Task
All entries are to be returned verbatim.
☆ ☆ ☆ ☆
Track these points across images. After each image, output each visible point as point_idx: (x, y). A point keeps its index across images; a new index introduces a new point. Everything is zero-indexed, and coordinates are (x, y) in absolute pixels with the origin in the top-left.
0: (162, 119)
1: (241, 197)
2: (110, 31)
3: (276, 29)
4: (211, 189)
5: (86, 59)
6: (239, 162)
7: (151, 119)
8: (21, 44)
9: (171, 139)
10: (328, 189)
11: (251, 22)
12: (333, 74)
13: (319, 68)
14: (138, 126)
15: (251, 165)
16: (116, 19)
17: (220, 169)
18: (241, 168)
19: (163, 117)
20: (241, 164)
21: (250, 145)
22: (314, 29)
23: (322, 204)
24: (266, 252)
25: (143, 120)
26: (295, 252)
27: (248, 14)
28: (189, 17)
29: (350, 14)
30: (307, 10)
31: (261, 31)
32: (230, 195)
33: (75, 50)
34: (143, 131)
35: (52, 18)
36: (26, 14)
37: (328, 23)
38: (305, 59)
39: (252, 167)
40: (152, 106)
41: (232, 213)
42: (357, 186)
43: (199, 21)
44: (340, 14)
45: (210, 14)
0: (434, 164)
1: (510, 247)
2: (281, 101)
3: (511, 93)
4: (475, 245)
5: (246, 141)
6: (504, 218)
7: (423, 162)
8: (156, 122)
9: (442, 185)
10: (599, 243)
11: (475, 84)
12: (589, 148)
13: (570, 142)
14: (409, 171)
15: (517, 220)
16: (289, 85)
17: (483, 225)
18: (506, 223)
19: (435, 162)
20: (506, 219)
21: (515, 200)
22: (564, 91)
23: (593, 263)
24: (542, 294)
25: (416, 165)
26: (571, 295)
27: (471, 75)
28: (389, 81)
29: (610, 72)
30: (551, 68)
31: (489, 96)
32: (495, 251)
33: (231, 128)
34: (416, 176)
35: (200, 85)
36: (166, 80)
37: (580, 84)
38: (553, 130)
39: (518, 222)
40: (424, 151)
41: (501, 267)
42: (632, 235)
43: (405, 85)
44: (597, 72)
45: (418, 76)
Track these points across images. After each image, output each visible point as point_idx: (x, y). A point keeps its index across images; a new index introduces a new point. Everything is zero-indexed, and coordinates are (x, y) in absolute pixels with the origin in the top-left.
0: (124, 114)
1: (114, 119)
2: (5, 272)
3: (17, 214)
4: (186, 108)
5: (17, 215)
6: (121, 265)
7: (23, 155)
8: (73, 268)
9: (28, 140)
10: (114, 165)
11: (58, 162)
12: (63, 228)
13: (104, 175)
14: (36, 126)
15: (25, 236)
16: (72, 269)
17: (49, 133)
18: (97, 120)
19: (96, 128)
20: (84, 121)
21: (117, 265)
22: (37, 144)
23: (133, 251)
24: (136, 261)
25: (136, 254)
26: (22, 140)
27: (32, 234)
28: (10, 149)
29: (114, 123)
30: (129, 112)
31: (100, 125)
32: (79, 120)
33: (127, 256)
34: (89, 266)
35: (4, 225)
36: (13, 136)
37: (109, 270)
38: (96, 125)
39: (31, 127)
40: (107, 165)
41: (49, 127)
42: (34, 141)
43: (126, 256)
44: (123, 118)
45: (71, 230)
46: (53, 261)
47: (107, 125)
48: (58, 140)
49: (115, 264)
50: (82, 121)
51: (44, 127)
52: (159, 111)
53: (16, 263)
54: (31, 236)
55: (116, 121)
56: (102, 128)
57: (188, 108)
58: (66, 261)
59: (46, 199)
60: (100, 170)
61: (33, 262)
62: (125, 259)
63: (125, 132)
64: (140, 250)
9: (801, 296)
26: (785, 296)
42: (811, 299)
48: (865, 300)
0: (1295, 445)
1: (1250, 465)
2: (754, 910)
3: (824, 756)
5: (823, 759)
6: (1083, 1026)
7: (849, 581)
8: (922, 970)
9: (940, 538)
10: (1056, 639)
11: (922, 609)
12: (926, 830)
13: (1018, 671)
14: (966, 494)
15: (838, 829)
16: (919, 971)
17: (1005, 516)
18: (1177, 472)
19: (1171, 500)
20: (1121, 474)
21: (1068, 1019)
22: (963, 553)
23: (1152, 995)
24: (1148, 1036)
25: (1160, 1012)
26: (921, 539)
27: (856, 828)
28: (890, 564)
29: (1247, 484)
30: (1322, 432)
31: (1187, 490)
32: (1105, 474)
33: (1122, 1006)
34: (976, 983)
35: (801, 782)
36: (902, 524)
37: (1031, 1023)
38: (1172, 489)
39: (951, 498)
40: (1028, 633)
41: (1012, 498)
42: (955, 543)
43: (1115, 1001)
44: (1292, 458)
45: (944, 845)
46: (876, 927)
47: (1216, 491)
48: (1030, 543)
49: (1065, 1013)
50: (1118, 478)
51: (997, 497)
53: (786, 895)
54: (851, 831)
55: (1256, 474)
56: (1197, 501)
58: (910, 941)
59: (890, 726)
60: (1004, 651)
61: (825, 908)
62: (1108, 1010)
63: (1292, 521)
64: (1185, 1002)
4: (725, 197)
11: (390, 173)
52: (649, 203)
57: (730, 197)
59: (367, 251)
☆ ☆ ☆ ☆
Task result
Track these points across images. After each image, output each visible point as point_idx: (x, y). A point keeps its index across images; a new index introduces a new point. Everything is zero-indexed, and coordinates are (x, y) in absolute pixels with the origin in the top-left.
0: (162, 119)
1: (241, 197)
2: (110, 31)
3: (276, 29)
4: (211, 189)
5: (86, 59)
6: (239, 162)
7: (151, 119)
8: (21, 44)
9: (171, 139)
10: (328, 189)
11: (251, 22)
12: (333, 74)
13: (319, 68)
14: (138, 126)
15: (251, 165)
16: (116, 19)
17: (220, 169)
18: (241, 168)
19: (163, 117)
20: (241, 164)
21: (250, 145)
22: (314, 29)
23: (322, 204)
24: (266, 252)
25: (143, 120)
26: (295, 252)
27: (248, 14)
28: (189, 17)
29: (350, 14)
30: (307, 10)
31: (261, 31)
32: (230, 195)
33: (75, 50)
34: (143, 131)
35: (52, 18)
36: (26, 14)
37: (328, 23)
38: (305, 59)
39: (252, 167)
40: (152, 106)
41: (232, 213)
42: (357, 186)
43: (199, 21)
44: (340, 14)
45: (210, 14)
0: (434, 164)
1: (510, 247)
2: (281, 101)
3: (511, 93)
4: (475, 245)
5: (246, 141)
6: (504, 218)
7: (423, 162)
8: (156, 122)
9: (442, 185)
10: (599, 243)
11: (475, 84)
12: (589, 148)
13: (570, 142)
14: (409, 171)
15: (517, 220)
16: (289, 85)
17: (483, 225)
18: (506, 223)
19: (435, 162)
20: (506, 219)
21: (515, 200)
22: (564, 91)
23: (593, 263)
24: (542, 294)
25: (416, 165)
26: (571, 295)
27: (471, 75)
28: (389, 81)
29: (610, 72)
30: (551, 68)
31: (489, 96)
32: (495, 251)
33: (231, 128)
34: (416, 176)
35: (200, 85)
36: (166, 80)
37: (580, 84)
38: (553, 130)
39: (518, 222)
40: (424, 151)
41: (501, 267)
42: (632, 235)
43: (405, 85)
44: (597, 72)
45: (418, 76)
Track these points across images. After each image, output each visible point as point_idx: (x, y). A point keeps its index across images; a new index introduces a new point. Everything is zero-indexed, and coordinates are (x, y) in absolute pixels with the origin in the top-left.
0: (124, 114)
1: (114, 119)
2: (5, 272)
3: (17, 214)
4: (186, 108)
5: (17, 215)
6: (121, 265)
7: (23, 155)
8: (73, 268)
9: (28, 140)
10: (114, 165)
11: (58, 162)
12: (63, 228)
13: (104, 175)
14: (36, 126)
15: (25, 236)
16: (72, 269)
17: (49, 133)
18: (97, 120)
19: (96, 128)
20: (84, 121)
21: (117, 265)
22: (37, 144)
23: (133, 251)
24: (136, 261)
25: (136, 254)
26: (22, 140)
27: (32, 234)
28: (10, 149)
29: (114, 123)
30: (129, 112)
31: (100, 125)
32: (79, 120)
33: (127, 256)
34: (89, 266)
35: (4, 225)
36: (13, 136)
37: (109, 270)
38: (96, 125)
39: (31, 127)
40: (107, 165)
41: (49, 127)
42: (34, 141)
43: (126, 256)
44: (123, 118)
45: (71, 230)
46: (53, 261)
47: (107, 125)
48: (58, 140)
49: (115, 264)
50: (82, 121)
51: (44, 127)
52: (159, 111)
53: (16, 263)
54: (31, 236)
55: (116, 121)
56: (102, 128)
57: (188, 108)
58: (66, 261)
59: (46, 199)
60: (100, 170)
61: (33, 262)
62: (125, 259)
63: (125, 132)
64: (140, 250)
9: (801, 296)
26: (785, 296)
42: (811, 299)
48: (865, 300)
0: (1295, 445)
1: (1250, 465)
2: (754, 910)
3: (824, 756)
5: (823, 759)
6: (1083, 1026)
7: (849, 581)
8: (922, 970)
9: (940, 538)
10: (1056, 639)
11: (922, 609)
12: (926, 830)
13: (1018, 671)
14: (966, 494)
15: (838, 829)
16: (919, 971)
17: (1005, 516)
18: (1177, 472)
19: (1171, 500)
20: (1121, 474)
21: (1068, 1019)
22: (963, 553)
23: (1152, 995)
24: (1148, 1036)
25: (1160, 1012)
26: (921, 539)
27: (856, 828)
28: (890, 564)
29: (1247, 484)
30: (1322, 432)
31: (1187, 490)
32: (1105, 474)
33: (1122, 1006)
34: (976, 983)
35: (801, 782)
36: (902, 524)
37: (1031, 1023)
38: (1172, 489)
39: (951, 498)
40: (1028, 633)
41: (1012, 498)
42: (955, 543)
43: (1115, 1001)
44: (1292, 458)
45: (944, 845)
46: (876, 927)
47: (1216, 491)
48: (1030, 543)
49: (1065, 1013)
50: (1118, 478)
51: (997, 497)
53: (786, 895)
54: (851, 831)
55: (1256, 474)
56: (1197, 501)
58: (910, 941)
59: (890, 726)
60: (1004, 651)
61: (825, 908)
62: (1108, 1010)
63: (1292, 521)
64: (1185, 1002)
4: (725, 197)
11: (390, 173)
52: (649, 203)
57: (730, 197)
59: (367, 251)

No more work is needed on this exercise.